What is “conditional probability”?
Conditional probability is the probability that some A will occur given B that has already occurred.
What is its significance?
One of the applications of conditional probability is in law; it is part of a concept known as the Prosecutor’s Fallacy. This rests on the incorrect assumption that the probability that A will occur given B is the same as the probability that B will occur given A. The first, and most common, example is the Sally Clark case.
Sally Clark Case
Sally Clark had one son in 1996 who died fairly quickly after his birth. Again, she had a second son and he died quickly after his birth. She said that they both died of SIDS (Sudden Infant Death Syndrome), but she was still arrested for killing her two sons. During her trial, a statistician declared that the probability of a child dying of SIDS is 1 in 8500, and therefore the probability of two children dying of SIDS is 1 in 73 million ((1/8500)^2). This seems fairly persuasive, and in fact the jury thought so too and convicted her.

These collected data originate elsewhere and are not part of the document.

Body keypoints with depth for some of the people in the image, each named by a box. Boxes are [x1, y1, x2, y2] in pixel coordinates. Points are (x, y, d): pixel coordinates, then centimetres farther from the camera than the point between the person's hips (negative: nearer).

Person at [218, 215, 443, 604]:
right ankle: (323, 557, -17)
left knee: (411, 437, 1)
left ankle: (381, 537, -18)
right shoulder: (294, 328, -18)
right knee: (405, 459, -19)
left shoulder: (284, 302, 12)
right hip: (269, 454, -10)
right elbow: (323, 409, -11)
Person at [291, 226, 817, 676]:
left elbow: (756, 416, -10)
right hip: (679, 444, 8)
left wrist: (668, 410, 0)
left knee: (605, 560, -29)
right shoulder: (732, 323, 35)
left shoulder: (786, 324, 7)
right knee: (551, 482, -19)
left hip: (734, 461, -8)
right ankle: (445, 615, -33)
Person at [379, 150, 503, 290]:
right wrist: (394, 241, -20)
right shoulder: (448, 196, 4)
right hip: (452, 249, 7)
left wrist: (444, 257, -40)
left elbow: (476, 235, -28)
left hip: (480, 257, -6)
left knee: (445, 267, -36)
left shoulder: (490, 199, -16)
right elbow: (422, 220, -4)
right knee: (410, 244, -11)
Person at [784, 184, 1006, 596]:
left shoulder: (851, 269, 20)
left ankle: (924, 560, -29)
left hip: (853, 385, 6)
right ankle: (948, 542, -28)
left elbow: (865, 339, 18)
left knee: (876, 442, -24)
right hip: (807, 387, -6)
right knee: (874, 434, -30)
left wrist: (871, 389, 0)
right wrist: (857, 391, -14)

But, the statistician ignored conditional probability: it turns out, the probability that a second child will die of SIDS if the first one has already died of SIDS increases substantially. Additionally, the probability of a child dying of SIDS if the child is male is also much higher.
Secondly, the jury should have weighed the two possibilities: that of both children dying of SIDS and that of Sally Clark killing both her sons. It turns out that the probability that Sally Clark killed both her sons is much, much lower than the probability that they both died of SIDS. The jury, the lawyer, and the statistician did not consider these when arguing the case.
OJ Simpson Case
OJ Simpson was on trial, suspected of killing his ex-wife. There was lots of evidence against him, but the defense argued that because Simpson abused his wife, it was highly unlikely that he would kill her (the statistic was 1 in 2500 abusers kill their significant others). Therefore, to the jury, it seemed like OJ Simpson was likely to be innocent.

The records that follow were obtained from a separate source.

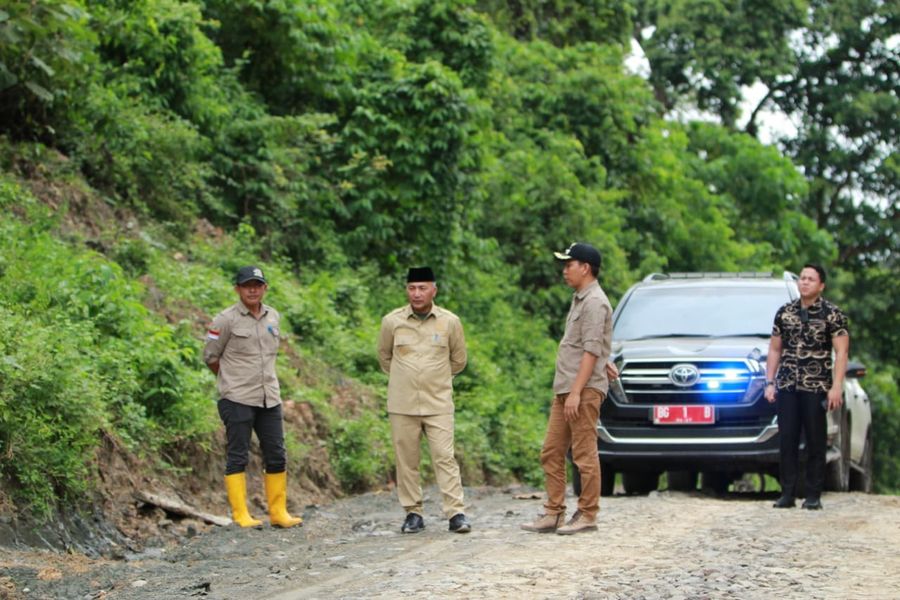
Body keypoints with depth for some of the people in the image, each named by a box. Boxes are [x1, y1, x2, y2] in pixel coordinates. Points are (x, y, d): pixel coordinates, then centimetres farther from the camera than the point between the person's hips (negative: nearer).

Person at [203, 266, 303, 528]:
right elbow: (210, 357, 1)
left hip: (269, 398, 6)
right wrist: (232, 381, 9)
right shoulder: (226, 320, -6)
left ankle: (279, 513, 13)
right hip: (238, 399, -5)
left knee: (276, 456, 6)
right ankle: (240, 515, 0)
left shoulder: (273, 317, 10)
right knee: (238, 457, -2)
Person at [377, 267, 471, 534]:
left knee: (445, 457, -6)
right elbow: (384, 357, 18)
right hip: (402, 404, 1)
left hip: (438, 404, -1)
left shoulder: (450, 321, 0)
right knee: (406, 460, 3)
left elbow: (458, 360, 14)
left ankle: (456, 513, -6)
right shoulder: (392, 321, 1)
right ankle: (413, 513, 12)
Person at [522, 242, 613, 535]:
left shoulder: (594, 302, -12)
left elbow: (591, 351, -17)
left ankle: (587, 516, 0)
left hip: (585, 390, -10)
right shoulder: (580, 300, 19)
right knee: (551, 453, 8)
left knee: (585, 454, -6)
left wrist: (576, 392, -21)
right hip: (565, 389, 10)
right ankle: (553, 514, 11)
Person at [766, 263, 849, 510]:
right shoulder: (784, 312, 11)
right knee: (787, 441, 2)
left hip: (816, 388, -3)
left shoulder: (832, 314, 0)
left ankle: (813, 496, 6)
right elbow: (774, 350, 16)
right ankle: (787, 494, 7)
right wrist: (770, 382, 8)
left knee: (816, 443, 0)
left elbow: (841, 352, -5)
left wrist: (836, 387, -13)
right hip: (786, 387, 3)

However, the pertinent statistic at this trial was not the one presented. As Leonard Mlodinow puts it, “The relevant number is not the probability that a man who batters his wife will go on to kill her (1 in 2,500) but rather the probability that a battered wife who was murdered was murdered by her abuser” (120). And, the relevant probability was about 9 in 10 abused women who were killed were killed by their abusers. Therefore, statistics was actually in favor of the prosecution, not the defense.
When thinking about probability, the lesson to take from these two cases is that it is very important to think about the relevant probability.